### TEXTO DE REFERENCIA
------
Para el presente caso vamos a acudir al diccionario. The
Oxford English Reference Dictionary recoge el término “character assasination”
como todo aquel intento malicioso de dañar o destruir la buena reputación de
una persona. Se trata de acabar con el personaje, de criminalizarlo desde todos
los puntos de vista posibles (legal, moral, familiar, social, ético). Es un “deux
ex machina” con una clara premeditación alevosa que opera en dos direcciones:
en primer lugar extirpar, exterminar todas la virtudes posibles de la víctima,
para en un segundo paso tornar ese asesinato de la reputación en un glosario de
las peores lacras que puedan adornar al ser humano hasta la aniquilación moral,
el colapso y la anulación como persona.
En diciembre de 2004 Gary Webb, periodista del San José
Mercury News, aparecía muerto con dos tiros en la cabeza. Se dictaminó que la
causa de la muerte fue suicidio. Aunque al parecer existe una nota dirigida a
su ex esposa en la que dice “nunca me arrepentiré de lo que escribí”, las
circunstancias no están ni mucho menos claras.
Diez años después, ese Hollywood que no deja de tener
preocupantes y ansiosos problemas de conciencia que de vez en cuando intenta
conjurar vía celuloide, se ha ocupado del tema. La película que narra el
ascenso y caída de Webb, con “character assasination” incluido se titula “Matar
al mensajero”. Esta basada en el propio libro de Webb “Dark Alliance: the CIA, the Contras and the crack cocaine explosion” así
como en el análisis de Nick Schows cuyo título ya lo dice casi todo “How the Cia`s crack cocaine controversy
destroyed journalist Gary Webb”
Estamos ante un film correoso, tenso y de apariencia
vibrante que en pleno siglo 21 pretende
una arriesgada reformulación de las claves del cine político en su vertiente
más realista conjugándolo con el más arraigado film de tesis. La cámara
persigue con nerviosismo las andanzas de Gary Webb en tres ámbitos: el
profesional, con su lucha constante indagando de contrabando en las cloacas del poder
y sufriendo un continuo acoso institucional y mediático; el familiar y personal; y el de la pura investigación
periodística a todos los niveles posibles.
Sus pesquisas pronto le conducen a destapar algo de
envergadura: nada menos que las conexiones de la CÍA con los cárteles de la droga sudamericana y
las operaciones de introducción masiva de crack entre la población negra de Los
Angeles y otras ciudades para financiar a la contra nicaragüense en un cóctel
en el que no falta el tráfico de armas.
------
### DATOS PROPORCIONADOS
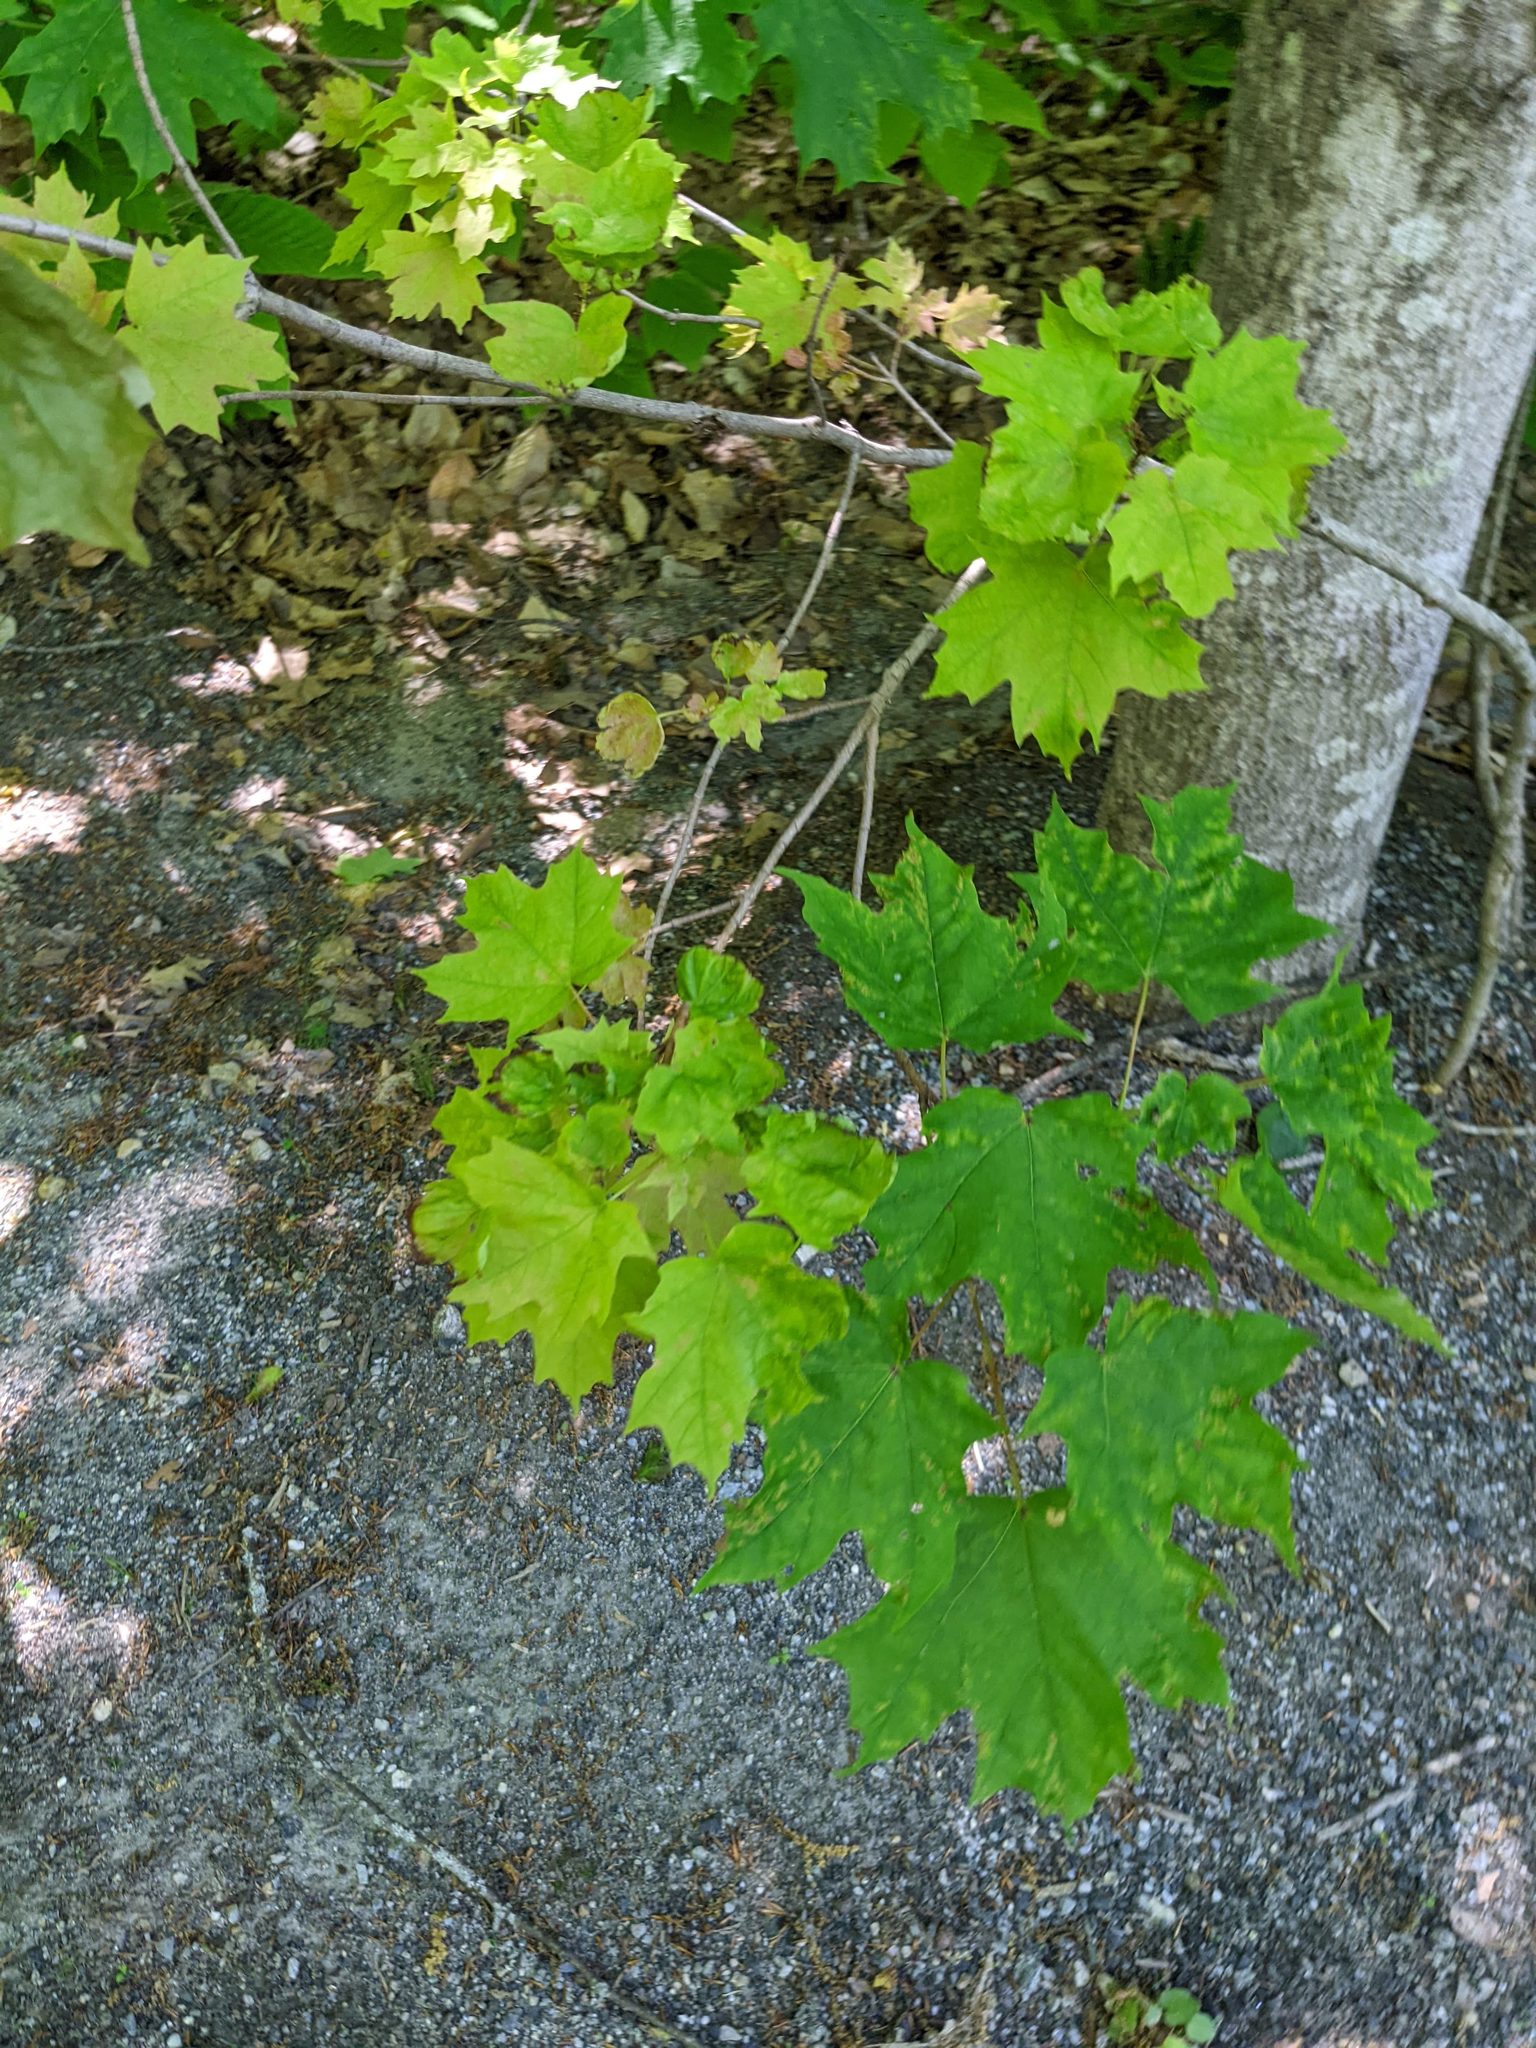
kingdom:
------
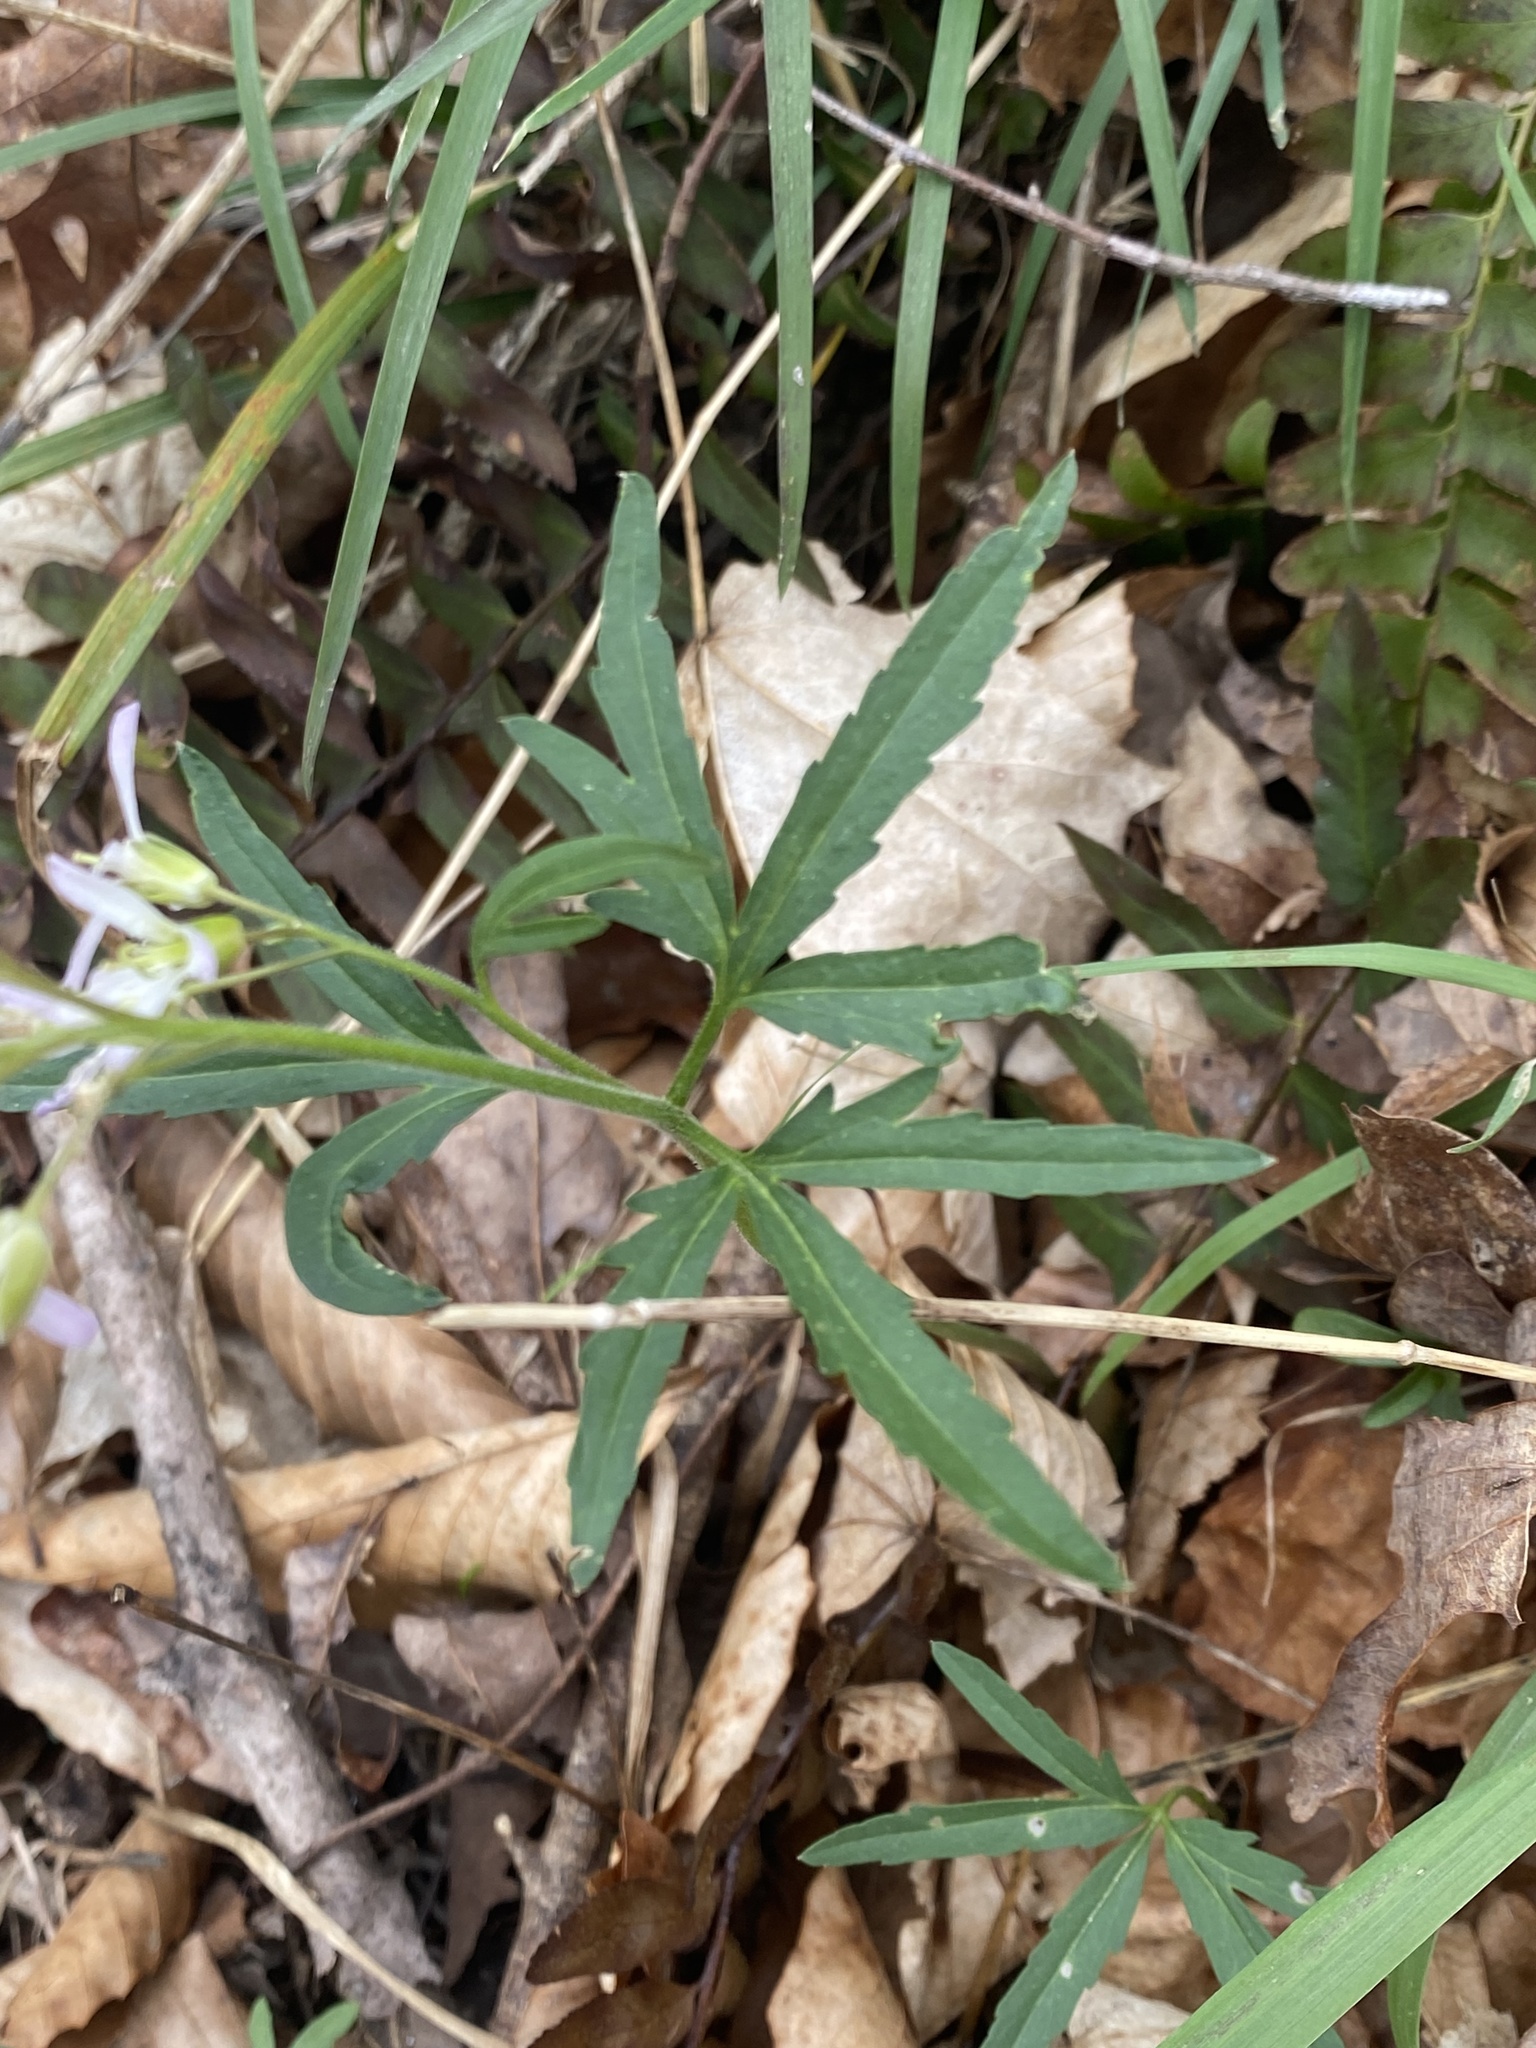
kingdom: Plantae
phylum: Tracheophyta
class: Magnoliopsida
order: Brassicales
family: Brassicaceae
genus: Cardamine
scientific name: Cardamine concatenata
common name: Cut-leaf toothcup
------
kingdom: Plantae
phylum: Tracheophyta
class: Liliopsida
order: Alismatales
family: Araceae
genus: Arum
------
### TAREAS PROPUESTAS
• 1. ¿Puedes imprimir sin ningún cambio las líneas de las entradas que van desde la que contiene "order: Brassicales" hasta la que contiene "common name: Cut-leaf toothcup", ambas incluidas?
• 2. ¿Podrías proseguir el texto sobre Gary Webb a partir de su última oración?
Las entradas no guardan relación alguna con el texto.

### RESPUESTAS
• 1.
order: Brassicales
family: Brassicaceae
genus: Cardamine
scientific name: Cardamine concatenata
common name: Cut-leaf toothcup

• 2.
Estamos en lo que la también periodista asesinada Anna
Politkóvskaya denominaba la deshonra democrática. La infección de las
sociedades presuntamente abiertas que arrastran una auténtica gangrena moral y
cito “en la que se somete al poder
legislativo, se aplica una justicia selectiva tutelada, se discrimina y
persigue cualquier medio de comunicación discrepante tapando verdades e
imponiendo la más absoluta arbitrariedad; y en la que a su vez se intenta anular
la capacidad crítica ciudadana vendiendo con soflamas libertades y paraísos
democráticos”.
El contexto es el de sociedades en las que como se dice en
la película los poderes del estado conjugan con demasiada frecuencia las
garantías y derechos civiles con los secretos de estado. Como afirma Gary Webb
“cuando en una misma frase aparecen
seguridad nacional y tráfico de drogas algo no marcha bien”
Palabras que seguramente, no tendría ningún inconveniente
en suscribir la también asesinada Veronica Guerin, azote de los turbios manejos
de su pais. Gary Webb, muy astuto, afirma en la película que a él no le
interesan las teorías, sino las prácticas conspiranoicas, y a ello se dedica full
time.
Una historia con un potencial de base arrollador para
montar un thriller político de gran altura. Que a su vez sirve para articular
un film de tesis a la contra de gran envergadura. Siendo “Matar al mensajero” una cinta de interés,
si no consigue plenamente sus objetivos es por varias razones que se resumen en
una: el continuo flujo y reflujo de retroalimentación entre la ficción y la
realidad, que termina por desequilibrar ligeramente la balanza del crédito.
Dicho de otra manera, uno termina por abrazar la idea de que los thrillers
políticos de raíz conspiranoica basados como es el caso en hechos reales beben
más de las fuentes de los arquetipos propios del género que de la acera de la
calle.
Y pese a una ambientación cuidada, realista y veraz,
sucede que la construcción dramática de los tipos humanos termina presentando
aspectos que se acercan sospechosamente al arquetipo cinematográfico.
Comenzando por el protagonista Gary Webb, que pese a una interpretación
extraordinaria, vibrante y con nervio de Jeremy Renner, el propio actor ha de
levantar por encima de un personaje
tejido sobre la base de ciertos mimbres asociados a arquetipos que al
espectador le resultan demasiado familiares.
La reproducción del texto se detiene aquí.